*** Dataset records ***

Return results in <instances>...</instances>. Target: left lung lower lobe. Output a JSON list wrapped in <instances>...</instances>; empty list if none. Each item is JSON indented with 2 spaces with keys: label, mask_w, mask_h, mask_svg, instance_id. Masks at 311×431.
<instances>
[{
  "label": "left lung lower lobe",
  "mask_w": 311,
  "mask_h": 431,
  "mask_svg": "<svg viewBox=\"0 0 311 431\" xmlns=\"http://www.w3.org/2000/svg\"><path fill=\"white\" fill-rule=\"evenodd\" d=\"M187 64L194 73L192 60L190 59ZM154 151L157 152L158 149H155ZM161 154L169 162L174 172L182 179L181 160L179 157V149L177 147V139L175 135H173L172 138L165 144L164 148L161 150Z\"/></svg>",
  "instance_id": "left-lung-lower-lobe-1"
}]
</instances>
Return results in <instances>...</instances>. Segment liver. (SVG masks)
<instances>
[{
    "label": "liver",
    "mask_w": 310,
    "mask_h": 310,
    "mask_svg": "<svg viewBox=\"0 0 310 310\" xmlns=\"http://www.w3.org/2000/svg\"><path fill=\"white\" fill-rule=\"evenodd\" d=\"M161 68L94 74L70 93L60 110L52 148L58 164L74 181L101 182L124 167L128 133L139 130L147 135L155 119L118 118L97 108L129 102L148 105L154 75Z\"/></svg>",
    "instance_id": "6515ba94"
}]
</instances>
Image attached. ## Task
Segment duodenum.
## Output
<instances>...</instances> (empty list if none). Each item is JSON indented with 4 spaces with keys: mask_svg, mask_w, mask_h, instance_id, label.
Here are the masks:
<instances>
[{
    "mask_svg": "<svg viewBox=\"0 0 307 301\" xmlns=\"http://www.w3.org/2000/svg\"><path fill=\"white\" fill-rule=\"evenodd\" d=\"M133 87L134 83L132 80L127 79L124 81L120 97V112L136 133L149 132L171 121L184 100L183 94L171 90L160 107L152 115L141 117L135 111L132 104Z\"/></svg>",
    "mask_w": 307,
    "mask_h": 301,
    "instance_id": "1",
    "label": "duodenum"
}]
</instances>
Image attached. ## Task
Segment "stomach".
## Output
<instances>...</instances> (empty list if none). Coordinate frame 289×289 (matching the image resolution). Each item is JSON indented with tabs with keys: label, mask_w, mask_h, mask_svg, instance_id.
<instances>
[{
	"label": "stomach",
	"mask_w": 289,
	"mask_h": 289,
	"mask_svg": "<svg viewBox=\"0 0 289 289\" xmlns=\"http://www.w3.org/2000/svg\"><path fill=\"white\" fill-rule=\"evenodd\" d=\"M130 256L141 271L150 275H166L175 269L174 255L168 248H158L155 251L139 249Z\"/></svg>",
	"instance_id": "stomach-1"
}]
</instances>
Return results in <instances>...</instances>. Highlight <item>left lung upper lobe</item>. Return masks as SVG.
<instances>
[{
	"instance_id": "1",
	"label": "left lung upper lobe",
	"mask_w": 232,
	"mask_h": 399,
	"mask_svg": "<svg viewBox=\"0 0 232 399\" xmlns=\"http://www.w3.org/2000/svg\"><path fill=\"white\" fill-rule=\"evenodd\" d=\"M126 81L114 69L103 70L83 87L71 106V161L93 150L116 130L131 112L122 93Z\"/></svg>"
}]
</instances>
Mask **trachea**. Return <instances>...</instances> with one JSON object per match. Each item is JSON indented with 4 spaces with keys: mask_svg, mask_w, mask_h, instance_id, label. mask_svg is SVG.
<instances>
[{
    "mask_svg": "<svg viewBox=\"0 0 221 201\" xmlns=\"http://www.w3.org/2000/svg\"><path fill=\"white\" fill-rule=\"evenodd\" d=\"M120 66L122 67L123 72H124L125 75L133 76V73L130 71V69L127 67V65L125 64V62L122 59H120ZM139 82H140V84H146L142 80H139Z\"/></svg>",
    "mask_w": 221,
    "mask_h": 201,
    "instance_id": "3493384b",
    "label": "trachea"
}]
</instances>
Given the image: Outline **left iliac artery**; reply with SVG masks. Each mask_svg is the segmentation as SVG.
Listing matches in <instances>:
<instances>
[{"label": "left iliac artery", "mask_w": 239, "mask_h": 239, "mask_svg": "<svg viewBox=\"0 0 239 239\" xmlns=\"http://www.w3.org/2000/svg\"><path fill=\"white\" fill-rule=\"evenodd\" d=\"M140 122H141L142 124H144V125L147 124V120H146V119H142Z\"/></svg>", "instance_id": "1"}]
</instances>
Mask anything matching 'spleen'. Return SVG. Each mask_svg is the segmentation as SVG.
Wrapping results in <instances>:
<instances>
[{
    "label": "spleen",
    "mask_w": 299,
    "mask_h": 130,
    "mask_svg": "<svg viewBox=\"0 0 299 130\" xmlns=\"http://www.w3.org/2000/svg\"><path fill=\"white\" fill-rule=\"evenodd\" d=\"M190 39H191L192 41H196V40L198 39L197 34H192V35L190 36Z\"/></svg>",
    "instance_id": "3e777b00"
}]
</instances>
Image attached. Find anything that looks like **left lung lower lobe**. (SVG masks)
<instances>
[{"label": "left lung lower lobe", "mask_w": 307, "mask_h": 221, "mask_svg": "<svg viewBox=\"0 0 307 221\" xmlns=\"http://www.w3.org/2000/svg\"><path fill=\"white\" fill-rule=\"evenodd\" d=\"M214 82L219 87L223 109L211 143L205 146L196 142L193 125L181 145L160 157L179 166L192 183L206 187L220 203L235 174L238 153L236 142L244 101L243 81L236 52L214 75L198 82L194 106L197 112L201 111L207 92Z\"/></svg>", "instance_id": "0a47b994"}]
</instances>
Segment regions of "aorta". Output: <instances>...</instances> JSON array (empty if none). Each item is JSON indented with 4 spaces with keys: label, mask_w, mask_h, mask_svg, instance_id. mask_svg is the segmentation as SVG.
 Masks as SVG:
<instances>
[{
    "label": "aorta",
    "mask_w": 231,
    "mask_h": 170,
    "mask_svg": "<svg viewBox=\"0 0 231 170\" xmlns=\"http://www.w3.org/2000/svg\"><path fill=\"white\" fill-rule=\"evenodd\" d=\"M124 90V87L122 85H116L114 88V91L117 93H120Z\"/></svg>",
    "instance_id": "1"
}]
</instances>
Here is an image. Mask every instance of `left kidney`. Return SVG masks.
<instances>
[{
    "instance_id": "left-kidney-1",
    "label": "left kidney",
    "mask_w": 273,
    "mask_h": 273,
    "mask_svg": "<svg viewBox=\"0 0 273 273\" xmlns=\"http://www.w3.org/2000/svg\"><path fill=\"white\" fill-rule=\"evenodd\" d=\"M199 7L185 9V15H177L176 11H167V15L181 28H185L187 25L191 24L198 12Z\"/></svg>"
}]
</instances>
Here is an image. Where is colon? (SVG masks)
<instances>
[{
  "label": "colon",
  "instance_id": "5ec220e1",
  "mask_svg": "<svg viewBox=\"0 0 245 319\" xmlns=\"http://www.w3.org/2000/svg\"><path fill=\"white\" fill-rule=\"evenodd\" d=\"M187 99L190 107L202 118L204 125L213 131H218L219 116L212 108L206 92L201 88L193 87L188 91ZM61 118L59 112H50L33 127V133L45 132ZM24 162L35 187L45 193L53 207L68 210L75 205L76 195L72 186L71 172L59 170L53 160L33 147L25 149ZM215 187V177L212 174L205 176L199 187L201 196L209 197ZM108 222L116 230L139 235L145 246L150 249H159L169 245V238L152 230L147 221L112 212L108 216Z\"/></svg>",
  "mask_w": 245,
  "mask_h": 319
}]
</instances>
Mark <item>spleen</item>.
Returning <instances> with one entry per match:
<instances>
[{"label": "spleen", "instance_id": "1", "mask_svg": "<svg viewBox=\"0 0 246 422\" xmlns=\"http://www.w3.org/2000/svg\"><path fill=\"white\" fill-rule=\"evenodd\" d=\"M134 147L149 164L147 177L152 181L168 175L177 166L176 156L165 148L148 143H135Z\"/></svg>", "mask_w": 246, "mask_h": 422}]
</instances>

***

Find each row above that contains the string "anything", and copy every such row in full. Case counts.

▸ Output of the exercise:
Mask anything matching 'spleen'. Return SVG. Each mask_svg is the segmentation as SVG.
Image attached. Find anything that looks like **left lung lower lobe**. (SVG masks)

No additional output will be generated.